To my knowledge (I can't find out articles/forum article mentioning this) your CSV is accessed twice (is it read 100% each time? I don't know):
- During Query optimization
- During Query actual execution
It might be read other times depending on what your query does (cf. Chris Blog Post)
(Involving another XLS/XLSX won't help at all. Reading a CSV is faster than reading an Excel file - probably due to the complexity of Excel file format/structure)
As for the PLC, it will only write to CSV...every hour the PLC writes 201 values in the next available row in the csv file
Q3: As I understand there would be no way/chance to Filter data at the Source (PLC), correct?Since the CSV file is "New data on bottom" I use "Reverse Rows" and "Keep last Rows"
Q4: Not sure I understand the logic here. Shouldn't this be "Reverse Rows" and "Keep first Rows"?Not sure (to be tested and with Power Query expect 'surprises') but instinctively I would do - only - Keep Bottom Rows (201) instead
If there was a way to delete the data automatically once retrieved
No way with Power Query. Power Query gets data (reads only) so it won't write in any case on your SD nor anything elseTiny optimizations you can implement right away in your context (don't expect significant improvements though). In Query Options CURRENT WORKBOOK:
- Data Load: Uncheck 'Allow data previews to download in the background'
- Privacy: Check 'Ignore the Privacy Levels and potentially improve performance'EDIT (forgot)

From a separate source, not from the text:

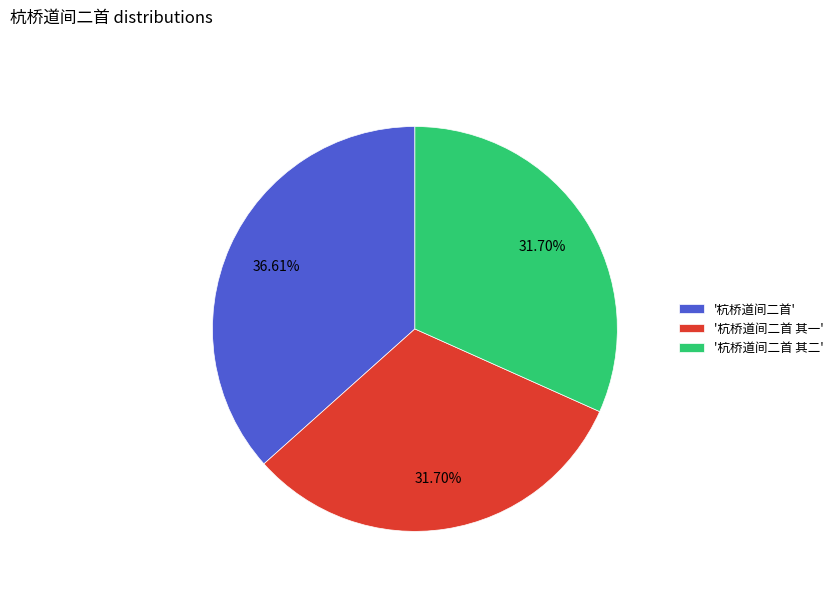

Between '杭桥道间二首 其一' and '杭桥道间二首', which is larger?

'杭桥道间二首'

No idea what the size of your CSV is (#rows ??) nor if this would be acceptable for the end user... Still in Query Options GLOBAL
- Data Load: Check 'Fast Data Load'
=> How Fast is Fast Data Load in Power Query?
Other things you should consider:
- If the CSV represents say 10 columns and for your calc. & graph you only need 3, get rid of the other 7 columns as early as possible in your query
- When you get data from CSV, initially columns are typed Text in Power Query Editor. Later in the APPLIED STEPS you probably have a Changed Type step, before you filter (keep top/bottom rows). The Change Type step (assuming you need Typed data for your calc. & graph) should be moved after (or even at the end of the query)If you post your complete query code I can check if there's something else you could do. But don't expect miracles if there's no way to filter/limit the amount of data before the CSV is generated
- LorenzoSilver Contributor
I might have misunderstood you. Re-reading, Andytcc said I'm actually getting the data from a csv file on an SD card in a PLC. I'm doing it with an IP address and the name of the file
So, where you trying to say he actually uses Web.Contents (probably) and not File.Contents?
(that would explain the confusion re. I am using the "get data from the web")
- mathetesSilver Contributor
What's the nature of the data you're retrieving? What's the source? Does the source itself have a way to limit based, say, on start and end dates?
- AndytccCopper ContributorI'm actually getting the data from a csv file on an SD card in a PLC. I'm doing it with an IP address and the name of the file. every hour the PLC writes 201 values in the next available row in the csv file. and i get the data from the csv file and do graphs and whatnot to my liking.
- mathetesSilver Contributor
So maybe the answer to your question is present in that methodology. Can you not just delete what's on the SD card after each time that you bring it in and convert from CSV to XLSX? Then just append the new data to what you already have in Excel?
It's a question: I'm not speaking from experience in bringing data in that way. I routinely bring in data from the internet, but via a different set of steps (specifically, I export from a financial services organization, then import that "up-to-date" data on investments).